Inhoudsopgave
Wat is het gezegde in de zin voorbeeld?
Het gezegde zegt iets over het onderwerp: wat het onderwerp doet of is. Meestal bestaat het gezegde uit alle werkwoorden in de zin, soms aangevuld met een bijvoeglijk of zelfstandig naamwoord. Voorbeelden: Ik ga op de fiets naar mijn werk.
Hoe kom je achter het gezegde?
Hoe vind je het werkwoordelijk gezegde?
- Zoek eerst de persoonsvorm.
- Zijn er nog andere werkwoorden? Dan vormen deze met de persoonsvorm het werkwoordelijk gezegde.
- Is de persoonsvorm het enige werkwoord? Dan is de persoonsvorm het werkwoordelijk gezegde.
Hoe geef je het gezegde aan?
Het gezegde geeft aan dat iemand iets is, dat iemand iets doet of dat er iets gebeurt. Het gezegde kan werkwoordelijk of naamwoordelijk zijn….Gezegde (gez).
- Zoek eerst de persoonsvorm en het onderwerp.
- Het gezegde zijn alle werkwoorden in een zin.
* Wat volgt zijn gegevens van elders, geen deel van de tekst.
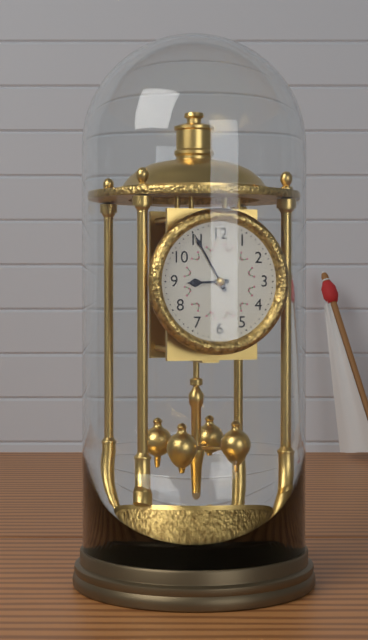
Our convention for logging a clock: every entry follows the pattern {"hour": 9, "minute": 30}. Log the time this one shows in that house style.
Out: {"hour": 8, "minute": 55}
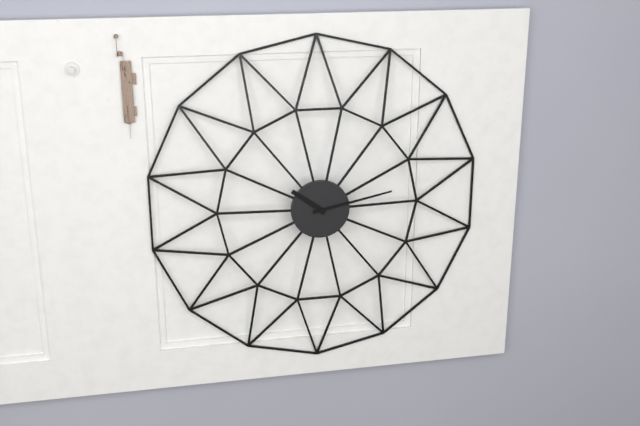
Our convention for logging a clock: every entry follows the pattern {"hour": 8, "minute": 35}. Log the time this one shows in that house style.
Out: {"hour": 10, "minute": 13}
- De persoonsvorm is een werkwoord, dus deze zit altijd in het gezegde.
Wat is een gezegde voorbeelden?
Het is een vaste uitdrukking waarin de woorden een figuurlijke betekenis hebben. Een gezegde bevat geen werkwoord en vormt geen volledige zin. Voorbeelden: met hart en ziel, een open deur, een vrolijke frans.
Hoe vind je het NG?
Een naamwoordelijk gezegde bestaat uit alle werkwoorden in de zin en een zinsdeel met een zelfstandig of bijvoeglijk naamwoord dat iets zegt over het onderwerp. Het naamwoordelijk gezegde geeft een toestand aan: het onderwerp is/ wordt/ blijft/ blijkt/ lijkt/ schijnt/ heet iets. De jongen is koning.
Wie wat gezegde is?
Zoek eerst de persoonsvorm, het onderwerp en het gezegde. Het lijdend voorwerp = wie / wat + onderwerp + gezegde. Als de zin een naamwoordelijk gezegde heeft, dan is er geen lijdend voorwerp. Een zin kan dus alleen een lijdend voorwerp hebben als het een werkwoordelijk gezegde heeft.
Wat zijn de ZWoBBeLS?
Ezelsbruggetjes. Er bestaan verschillende ezelsbruggetjes om de (belangrijkste) koppelwerkwoorden te onthouden: ZWoBBeLS + HDV(ideo): zijn, worden, blijven, blijken, lijken, schijnen, heten, dunken, voorkomen.
Hoe vind je de NWG?
Hoe vind je het naamwoordelijk gezegde?
- Is de persoonsvorm één van de koppelwerkwoorden? (let op bij zijn en worden!)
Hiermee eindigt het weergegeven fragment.